Um silêncio invade o espaço. O canto dos pássaros se mistura ao barro. Aos poucos as mãos vão dando forma à argila. É preciso tempo, paciência e aceitação. O barro precisa ser amaciado, esvaziado, cansado para que se entregue ao imaginário. Há na terra uma leveza que só se descobre quando se faz cerâmica. Em cada peça há um tanto de nossa própria história, pensamentos, emoções. A cerâmica é também o resultado do que nos atravessou durante seu feitio. A arte da cerâmica é uma espécie de um fazer-sem-pensar, pois enquanto a obra se faz em nossas mãos, ela mesma inventa um modo de se fazer. Toda peça de terra queimada, forjada pelo fogo, apresenta uma narrativa, por isso ajuda a encontrar nossa própria origem. O barro é depositário de sonhos e angústias.
No início não era apenas o verbo e o caos, era também o barro. Era um tempo mítico em que os seres humanos estavam mais próximos da natureza, venerada e temida como uma deusa poderosa, sagrada e misteriosa. Fazer cerâmica é reatualizar nossos antepassados mais remotos. Tocar o barro, moldar, queimar uma vez, esmaltar, queimar uma segunda vez, observar o resultado e perceber que a cerâmica é fruto do processo, nos ensina a ser mais lentos. Saber esperar é a primeira lição de quem se propõe a aprender a arte do barro.
Nosso atelier comemorou neste dezembro cinco anos de existência. É uma criança, ainda, mas pelas contas caramujísticas já vivemos 124 ciclos solares e 3.200 lunares. Muitas pessoas já estiveram conosco (re)descobrindo a alegria de ser e estarem consigo mesmas. Quando a Casa do Caramujo surgiu criamos uma espécie de pedagogia do caramujo, esse simpático gastrópode de água doce. É necessário ressaltar que alguns são inofensivos. A ideia do nome do atelier surgiu da paixão pela poesia de Manoel de Barros. A proposta foi e continua sendo de desacelerar, construindo um espaço-tempo de verdilências, um neologismo nosso, que mescla a busca por um mundo mais verde e lento. Aos que nos encontram, apresentamos nossa busca, uma lista pequena e profunda da pedagogia que trabalhamos:
1) O tempo é senhor de (quase) tudo;
2) Não importa o projeto, mas a entrega de si mesma no processo;
3) Não temos controle (de tudo) de quase nada;
4) Tocar a matéria é ser tocada por ela;
5) Imperfeição, impermanência e incompletude são mantras wabi sabi que seguimos;
6) Aprender é verbo infinito;
7) A arte de viver é a arte de desapegar-se;
8) Res.pi.rar é tão importante quanto gosmar (“caramujos gosmam a vida”, verso de Manoel de Barros)

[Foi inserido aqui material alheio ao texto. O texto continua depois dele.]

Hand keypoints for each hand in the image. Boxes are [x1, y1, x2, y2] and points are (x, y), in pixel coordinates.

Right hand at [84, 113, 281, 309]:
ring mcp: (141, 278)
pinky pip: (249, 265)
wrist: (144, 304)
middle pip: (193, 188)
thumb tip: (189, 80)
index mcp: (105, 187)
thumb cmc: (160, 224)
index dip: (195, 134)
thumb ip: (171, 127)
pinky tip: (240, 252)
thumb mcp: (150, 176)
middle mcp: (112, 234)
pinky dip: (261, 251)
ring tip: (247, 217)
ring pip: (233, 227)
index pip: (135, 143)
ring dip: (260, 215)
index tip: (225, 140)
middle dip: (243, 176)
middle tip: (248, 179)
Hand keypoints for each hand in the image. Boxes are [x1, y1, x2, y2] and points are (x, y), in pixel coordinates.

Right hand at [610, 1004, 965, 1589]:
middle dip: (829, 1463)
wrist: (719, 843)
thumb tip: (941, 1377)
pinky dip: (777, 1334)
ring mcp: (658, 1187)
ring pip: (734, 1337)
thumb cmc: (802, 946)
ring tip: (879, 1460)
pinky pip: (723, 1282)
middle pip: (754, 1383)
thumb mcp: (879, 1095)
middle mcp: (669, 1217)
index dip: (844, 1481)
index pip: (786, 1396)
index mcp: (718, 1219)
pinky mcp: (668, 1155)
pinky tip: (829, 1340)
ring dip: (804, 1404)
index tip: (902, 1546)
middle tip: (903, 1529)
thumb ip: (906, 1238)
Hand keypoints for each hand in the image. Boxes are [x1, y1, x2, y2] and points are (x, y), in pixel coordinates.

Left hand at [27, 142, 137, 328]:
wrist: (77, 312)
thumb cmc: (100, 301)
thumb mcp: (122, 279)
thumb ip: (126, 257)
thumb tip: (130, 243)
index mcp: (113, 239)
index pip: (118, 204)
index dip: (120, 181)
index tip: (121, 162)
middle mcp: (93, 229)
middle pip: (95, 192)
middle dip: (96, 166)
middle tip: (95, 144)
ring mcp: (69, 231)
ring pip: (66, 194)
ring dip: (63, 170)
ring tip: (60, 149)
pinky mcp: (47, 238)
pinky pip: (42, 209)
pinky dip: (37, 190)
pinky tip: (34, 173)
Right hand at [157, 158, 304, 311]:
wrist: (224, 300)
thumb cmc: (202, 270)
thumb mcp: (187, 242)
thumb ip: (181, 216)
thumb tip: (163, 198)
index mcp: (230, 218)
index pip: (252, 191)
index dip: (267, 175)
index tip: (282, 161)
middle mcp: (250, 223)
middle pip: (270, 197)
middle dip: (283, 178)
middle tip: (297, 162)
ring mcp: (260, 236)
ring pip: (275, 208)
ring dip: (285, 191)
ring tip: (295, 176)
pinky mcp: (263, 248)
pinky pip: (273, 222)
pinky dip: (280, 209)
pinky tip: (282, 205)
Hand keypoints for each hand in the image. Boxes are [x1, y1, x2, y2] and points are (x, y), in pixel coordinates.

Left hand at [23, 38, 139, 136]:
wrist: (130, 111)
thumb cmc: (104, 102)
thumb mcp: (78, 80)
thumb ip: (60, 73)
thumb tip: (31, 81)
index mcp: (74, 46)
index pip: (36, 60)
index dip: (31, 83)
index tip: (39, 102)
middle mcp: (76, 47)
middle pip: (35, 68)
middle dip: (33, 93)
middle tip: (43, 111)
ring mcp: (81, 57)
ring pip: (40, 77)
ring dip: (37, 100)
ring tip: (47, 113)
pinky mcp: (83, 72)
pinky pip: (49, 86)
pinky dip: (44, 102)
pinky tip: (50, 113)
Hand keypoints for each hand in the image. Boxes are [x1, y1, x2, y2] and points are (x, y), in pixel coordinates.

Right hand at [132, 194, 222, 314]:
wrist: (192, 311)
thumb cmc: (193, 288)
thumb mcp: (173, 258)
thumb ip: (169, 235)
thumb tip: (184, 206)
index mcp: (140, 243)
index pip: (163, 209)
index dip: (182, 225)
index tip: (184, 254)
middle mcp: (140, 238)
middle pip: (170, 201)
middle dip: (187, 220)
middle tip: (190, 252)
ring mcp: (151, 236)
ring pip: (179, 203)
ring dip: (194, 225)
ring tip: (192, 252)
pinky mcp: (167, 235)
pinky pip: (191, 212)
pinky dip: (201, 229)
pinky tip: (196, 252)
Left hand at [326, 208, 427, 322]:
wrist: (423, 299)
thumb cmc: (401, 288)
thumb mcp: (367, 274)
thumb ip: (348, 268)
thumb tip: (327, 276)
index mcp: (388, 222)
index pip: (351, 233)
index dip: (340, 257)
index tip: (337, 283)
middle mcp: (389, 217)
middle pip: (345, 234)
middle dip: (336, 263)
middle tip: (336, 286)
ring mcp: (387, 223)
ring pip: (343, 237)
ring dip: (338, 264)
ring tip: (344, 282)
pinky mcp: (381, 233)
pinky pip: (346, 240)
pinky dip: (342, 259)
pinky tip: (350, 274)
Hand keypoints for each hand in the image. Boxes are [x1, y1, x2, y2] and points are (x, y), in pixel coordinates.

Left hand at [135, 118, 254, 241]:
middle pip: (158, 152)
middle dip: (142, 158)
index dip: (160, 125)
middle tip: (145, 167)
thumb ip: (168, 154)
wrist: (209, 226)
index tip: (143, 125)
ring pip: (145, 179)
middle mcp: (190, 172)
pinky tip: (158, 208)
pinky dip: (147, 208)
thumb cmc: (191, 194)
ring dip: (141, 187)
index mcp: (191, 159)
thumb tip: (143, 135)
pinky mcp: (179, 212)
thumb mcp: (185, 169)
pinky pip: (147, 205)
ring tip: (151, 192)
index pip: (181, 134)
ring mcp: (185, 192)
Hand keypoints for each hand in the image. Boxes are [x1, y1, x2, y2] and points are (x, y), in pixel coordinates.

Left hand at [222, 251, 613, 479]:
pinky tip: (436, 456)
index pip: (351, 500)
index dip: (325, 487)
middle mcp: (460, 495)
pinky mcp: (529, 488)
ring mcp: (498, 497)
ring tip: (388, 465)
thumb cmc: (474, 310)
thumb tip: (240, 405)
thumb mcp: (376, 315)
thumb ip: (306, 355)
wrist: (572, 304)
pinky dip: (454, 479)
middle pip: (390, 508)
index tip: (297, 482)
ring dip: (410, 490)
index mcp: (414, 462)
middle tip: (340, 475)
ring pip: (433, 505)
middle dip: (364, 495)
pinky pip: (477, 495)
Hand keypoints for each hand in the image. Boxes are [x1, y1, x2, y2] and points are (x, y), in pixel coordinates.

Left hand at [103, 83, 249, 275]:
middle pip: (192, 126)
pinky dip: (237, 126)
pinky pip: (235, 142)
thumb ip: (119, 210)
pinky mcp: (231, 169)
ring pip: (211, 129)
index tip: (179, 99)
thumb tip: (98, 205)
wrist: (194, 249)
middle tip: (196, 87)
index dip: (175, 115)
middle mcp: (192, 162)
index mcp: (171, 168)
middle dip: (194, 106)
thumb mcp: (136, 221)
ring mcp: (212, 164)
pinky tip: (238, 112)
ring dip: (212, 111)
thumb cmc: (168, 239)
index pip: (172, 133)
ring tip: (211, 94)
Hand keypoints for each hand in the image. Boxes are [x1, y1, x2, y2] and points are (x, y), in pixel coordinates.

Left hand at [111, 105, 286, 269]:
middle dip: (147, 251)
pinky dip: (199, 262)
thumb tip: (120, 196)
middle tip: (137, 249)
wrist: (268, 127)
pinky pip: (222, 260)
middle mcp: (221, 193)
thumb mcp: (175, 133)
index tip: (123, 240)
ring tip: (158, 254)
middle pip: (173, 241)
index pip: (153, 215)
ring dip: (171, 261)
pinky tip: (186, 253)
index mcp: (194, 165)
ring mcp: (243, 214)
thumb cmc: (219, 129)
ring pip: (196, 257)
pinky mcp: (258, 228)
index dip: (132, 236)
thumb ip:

9) Lentidões são formas de saborear o mundo;
10) Caramujos levam consigo apenas (e somente) o necessário: leveza é le(s)ma.
Lembro da minha avó com um pedaço de barro nas mãos, um mastigar entre os dedos. Sorria, moldava um pedaço de barro e perguntava, como é possível? Anos depois, moldo baleias, bichos, pessoas e penso, não sei vó, não sei, só sei que acontece e, é incrível. A arte é minha vereda pessoal.